Saturday, July 25, 2009
Today is a perfect example of why I have this blog: I was supposed to run 7 miles but less than a mile in, my Ipod crapped out on me. A combination of dwindling batteries and (don't tell the Apple people I admitted to this in case I need to return it) it just not seeming to be working perhaps because I ran with it the day before in the pouring rain. So when it died, I have two choices: keep going or head home. I decided to keep going; after all, serious runners do not run with music. The guy who one the gold medal at the olympics last summer did not sprint the last km to She Bangs by Ricky Martin, like I do. "I can do this," I said to myself (out loud, I may add). Well, 3 miles later and after singing the same intro to Oops, I did it Again about a million times while trying not to think about all the things currently stressing me out, I decided that I can't do this. And I could of just told myself that 4 miles is close enough...at least more than halfway to 7 miles, I knew the only one I would be cheating is myself. So now I find myself confessing this all here while at the same time promising to run those 7 miles on Sunday, instead of my usual leisurely 3 miles. Sorry Alyssa, maybe next week.
My last Shabbat dinner before I get Billy back and can have a real family dinner. I just couldn't make chopped liver without him. Instead, I just had the basics: Chicken, veggies, rice, and of course, the best challah in the city from Daiters.
No fancy recipe here, just a reminder to cook your barbecue chicken over a LOW heat on the bbq so that it cooks evenly and does not burn.

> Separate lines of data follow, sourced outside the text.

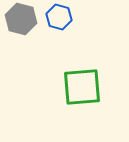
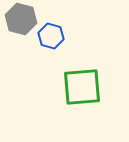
blue hexagon: moved 8 px left, 19 px down
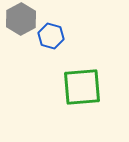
gray hexagon: rotated 16 degrees clockwise
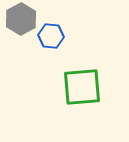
blue hexagon: rotated 10 degrees counterclockwise
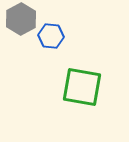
green square: rotated 15 degrees clockwise
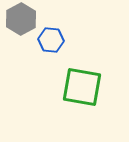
blue hexagon: moved 4 px down
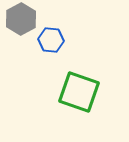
green square: moved 3 px left, 5 px down; rotated 9 degrees clockwise
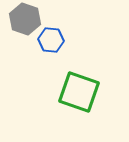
gray hexagon: moved 4 px right; rotated 12 degrees counterclockwise
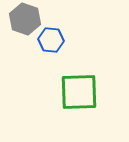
green square: rotated 21 degrees counterclockwise
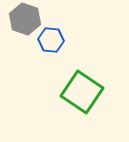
green square: moved 3 px right; rotated 36 degrees clockwise
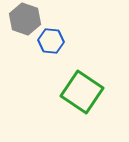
blue hexagon: moved 1 px down
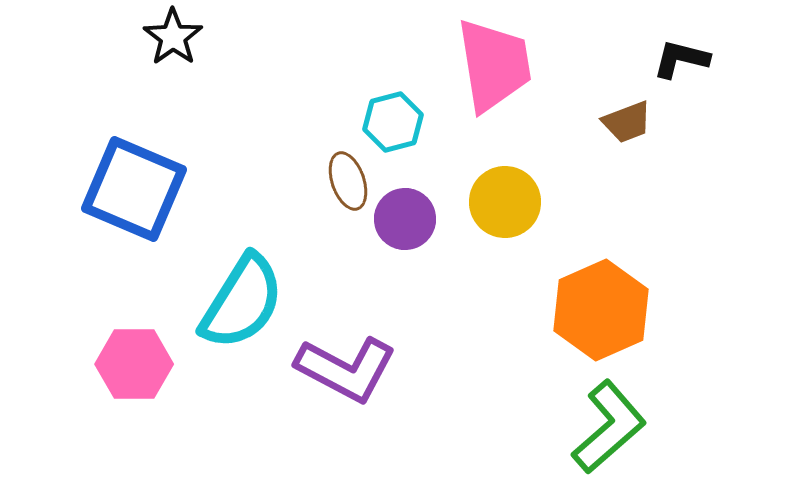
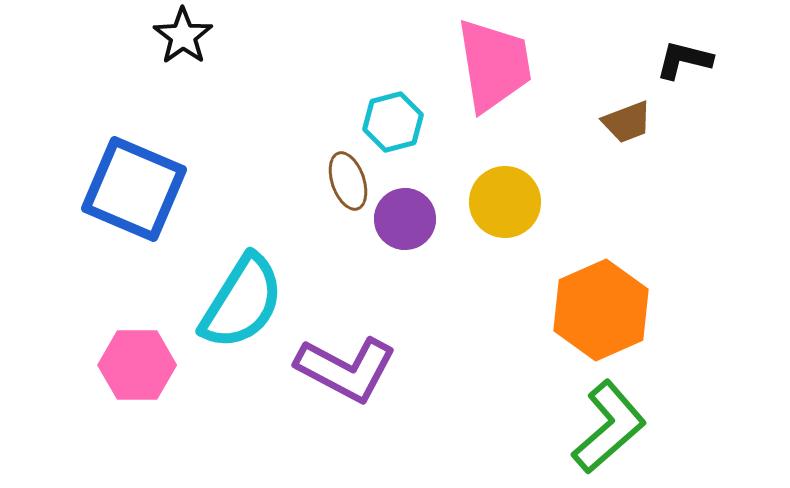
black star: moved 10 px right, 1 px up
black L-shape: moved 3 px right, 1 px down
pink hexagon: moved 3 px right, 1 px down
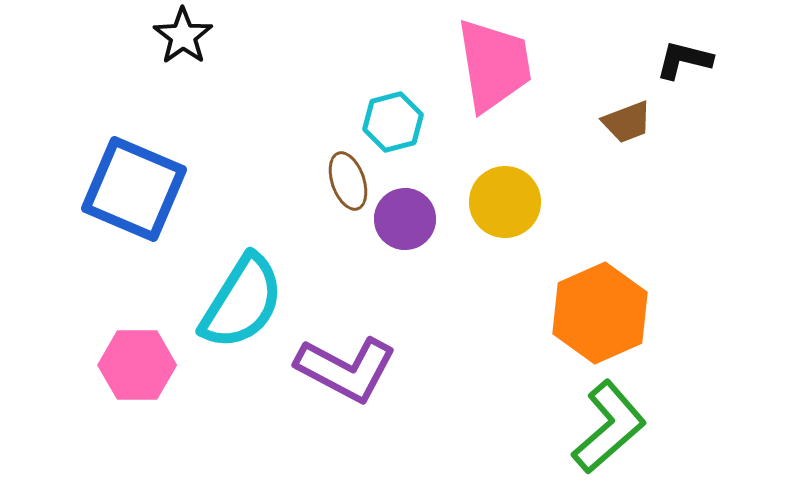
orange hexagon: moved 1 px left, 3 px down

Finished The Ten Year Nap. I am sorry I was so skeptical. All that character development did pay off in the end, although I do wish that it would not have wrapped out so quickly and neatly at the end. It is just too much of a coincidence that little Nadia happened to be singing the Rice-A-Roni jingle just at a singing teacher from Juilliard walked by. If you are curious to know what I am talking about, read it: if you are a woman married with children, you will feel relieved that someone else feels the way you do. If you are married to a woman with children, you will understand what makes us tick... a little, anyways.